→ Problem to work on
Rewrite the lines below, replacing each occurrence of "chart" with "graph" and leaving all other text unchanged. Omit the pictures from your output.

→ Input
╭──
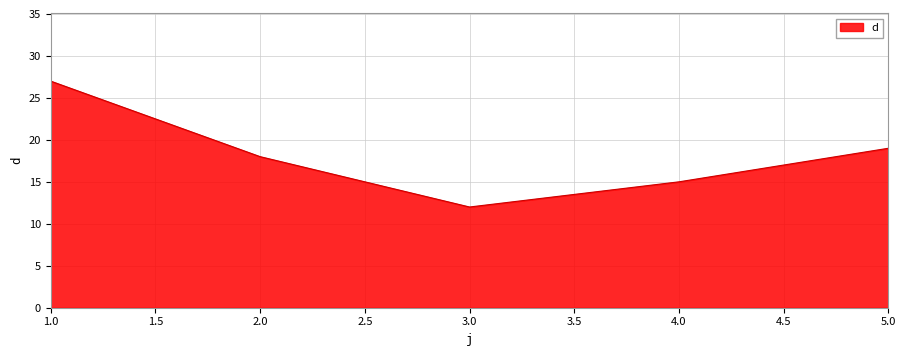

How many interior local valleys (lower than both neighbors) does the data have?

1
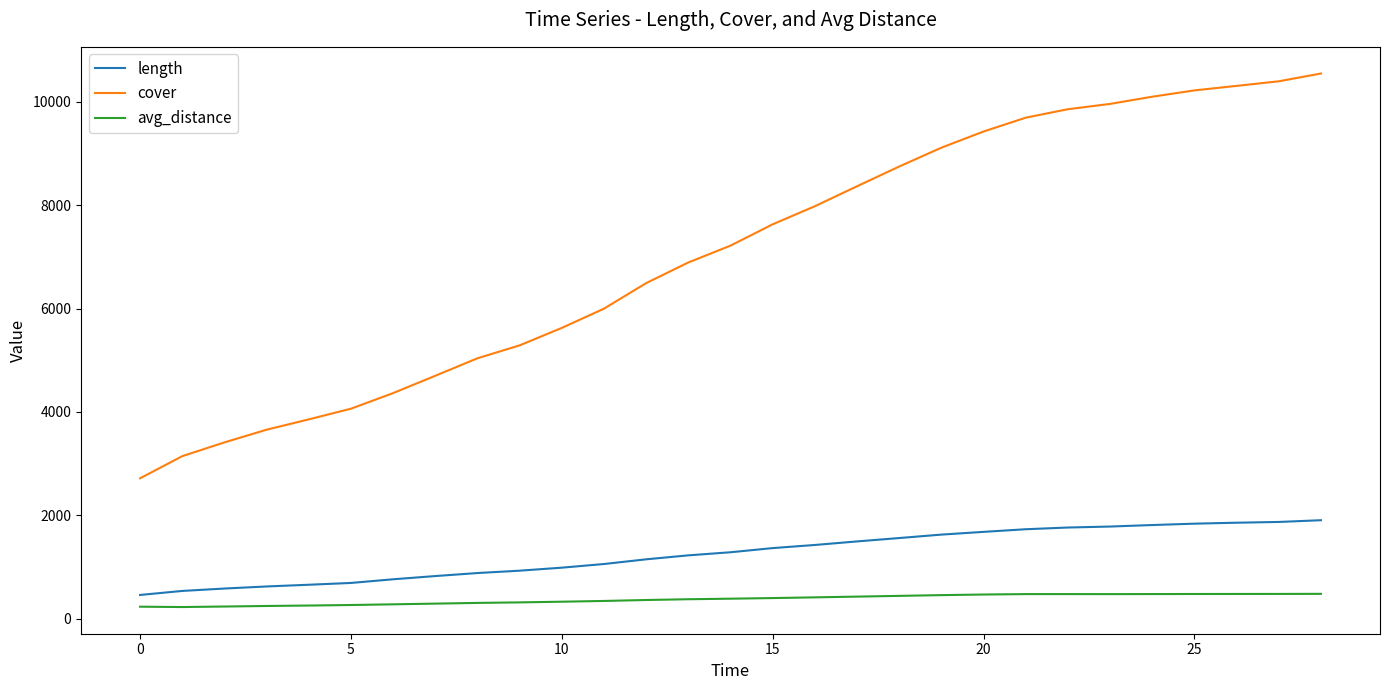

Which series has the widest spread of values?

cover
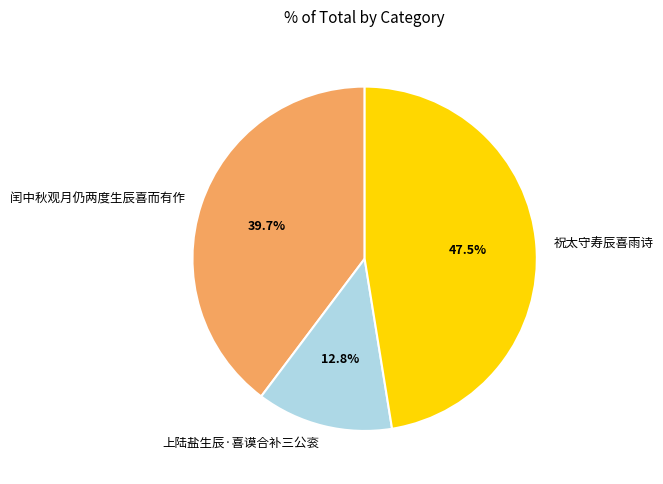

What portion of the pie excludes 闰中秋观月仍两度生辰喜而有作?

60.3%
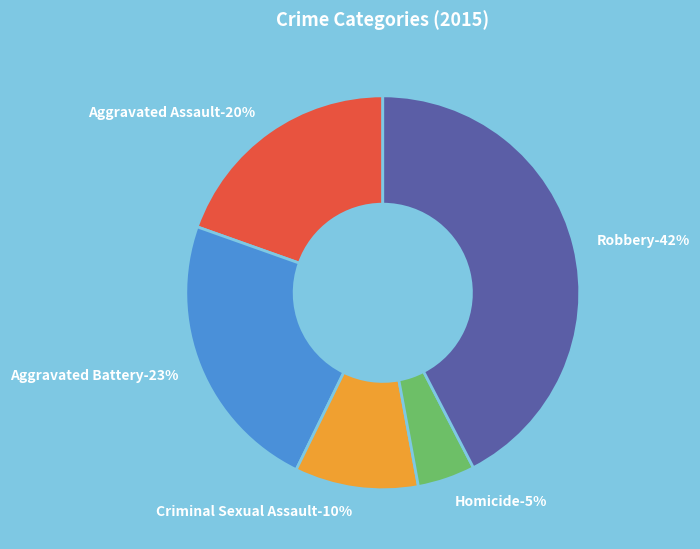

How much of the chart is everything except Criminal Sexual Assault?

89.9%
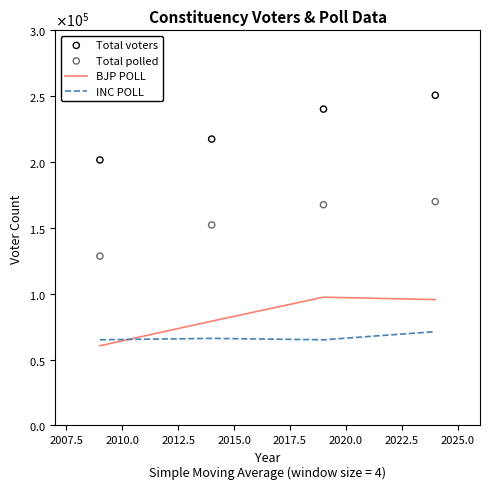

Which series has the largest Y range (max minus min)?

Total voters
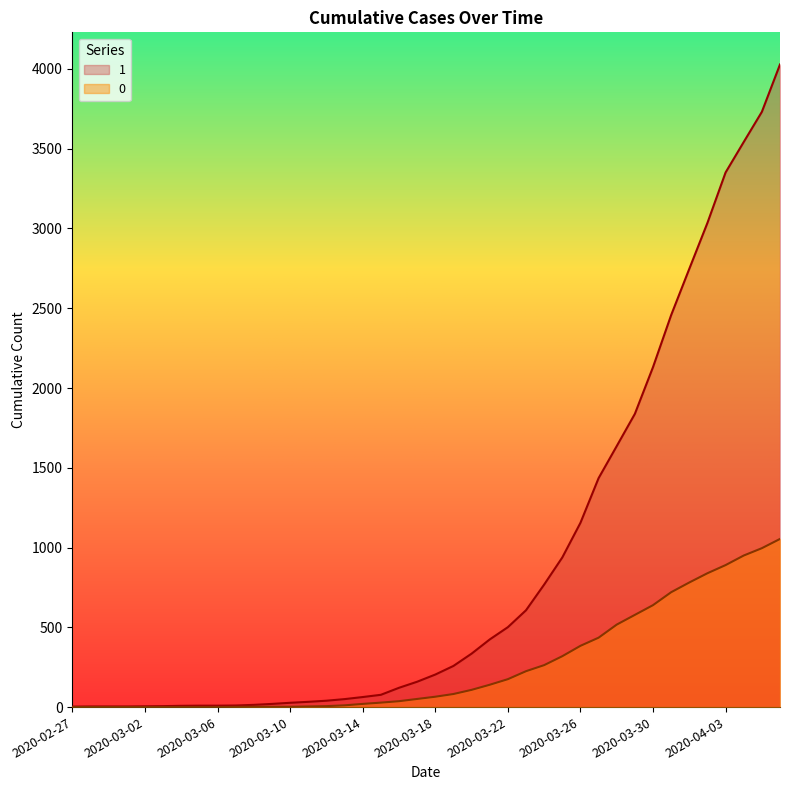

True or false: 1 and 0 cross at least once.

False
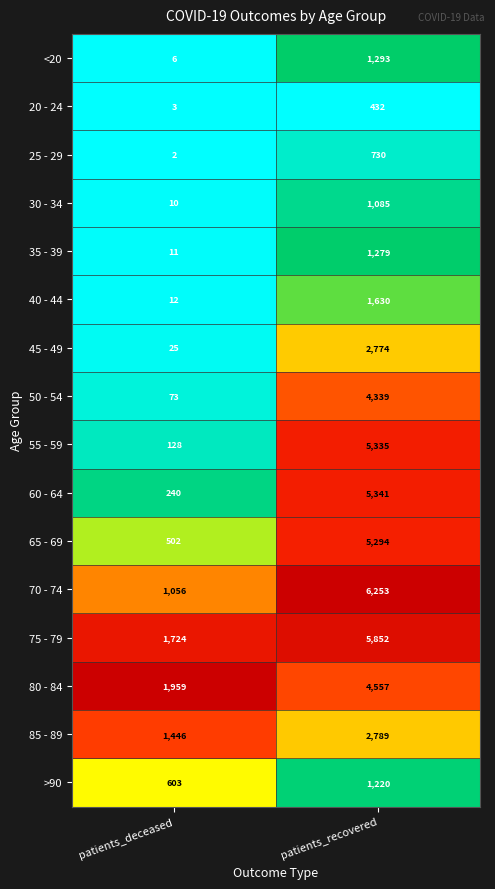

What is the maximum value shown in the chart?

6253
╰──
→ Response to this task
How many interior local valleys (lower than both neighbors) does the data have?

1

Which series has the widest spread of values?

cover

What portion of the pie excludes 闰中秋观月仍两度生辰喜而有作?

60.3%

How much of the graph is everything except Criminal Sexual Assault?

89.9%

Which series has the largest Y range (max minus min)?

Total voters

True or false: 1 and 0 cross at least once.

False

What is the maximum value shown in the graph?

6253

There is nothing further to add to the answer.